After learning that not finishing the Balut is considered bad luck Paul picked up the spoon to scrape the remaining contents from the bottom of the shell. With the final bite complete he joined the guide, dropped his egg to the ground and smashed it with his foot.
Back of the Bike Tours is a company owned by a CIA Culinary Grad from the US and came highly recommended on Trip Advisor. It was a really fun experience due in large part to our wonderful guides Ti and Tam.

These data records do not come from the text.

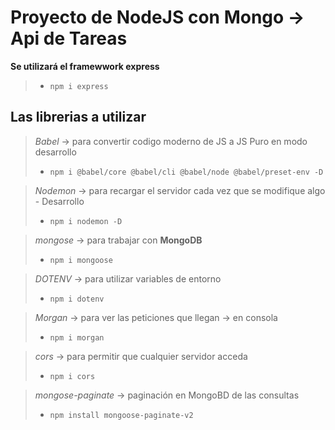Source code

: # Proyecto de NodeJS con Mongo -> Api de Tareas

**Se utilizará el framewwork express**
> - `npm i express`

## **Las librerias a utilizar**
> *Babel* -> para convertir codigo moderno de JS a JS Puro en modo desarrollo
> - `npm i @babel/core @babel/cli @babel/node @babel/preset-env -D`  

> *Nodemon* -> para recargar el servidor cada vez que se modifique algo - Desarrollo
> - `npm i nodemon -D` 

> *mongose* -> para trabajar con **MongoDB** 
> - `npm i mongoose`

> *DOTENV* -> para utilizar variables de entorno
> - `npm i dotenv`

> *Morgan* -> para ver las peticiones que llegan -> en consola
> - `npm i morgan`

> *cors* -> para permitir que cualquier servidor acceda
> - `npm i cors`

> *mongose-paginate* -> paginación en MongoBD de las consultas
> - `npm install mongoose-paginate-v2`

Below is the complete menu:
1. Goi Du Du Bo – Julienned green papaya salad topped with Thai basil, dried beef liver, toasted peanuts and prawn crackers with chili sauce and light fish sauce
2. Heo Nuong – Grilled pork skewers with roasted chili sauce
3. Ho Lo Nuong – Grilled pork sausage with roasted chili sauce
4. Banh Xeo – Crispy rice flower crepe stuffed with shrimp pork and bean sprouts served with fresh lettuce and sweet fish sauce
5. Banh Canh Ghe –Ocean crab soup with tapioca noodles, pork rinds, dried fish cake and green chili sauce
6. An assortment of desserts including ice cream with sticky rice and mango, frozen yogurt with black rice, frozen banana with coconut and frozen yogurt with fruit jellies
The next morning we made our way to the War Remnants Museum. During the planning of this trip this site made the short list of places we definitely wanted to see. We fully expected that the communist government would present a slightly different take on the war but were truly shocked by what we read and saw. Yes we took lots of pictures of propaganda depicted as “War Truths” by the communist regime, but after much thought we decided to omit them from the blog. The War Remnants Museum was poignant yet important part of this experience and I’m glad we got to see it. According to the literature provided, the museum hosts more than 500,000 visitors a year. On the day of our visit the museum was full of tourist of every age and origin. We saw lots of Australians and Asians, a few Americans and at least two Vietnam Veterans. It was particularly troubling watch the faces of the two US Vets as they walk though the exhibits scanning the walls and shaking their heads. However, what saddened us most were the scores of Vietnamese children who appeared to be about 10 years of age in their neatly pressed school uniforms being led through some of the most graphic rooms in the museum.
Before leaving Vietnam we made one last stop at a slightly more upscale restaurant so that Paul could have his final bowl of Pho. It had been 21 hours since we left the cruise ship and I had eaten nothing but a can of Pringles. Overcome by starvation and happy not to see unrefrigerated meat in the window, I finally ask for a bite of Paul’s Pho. Very tasty!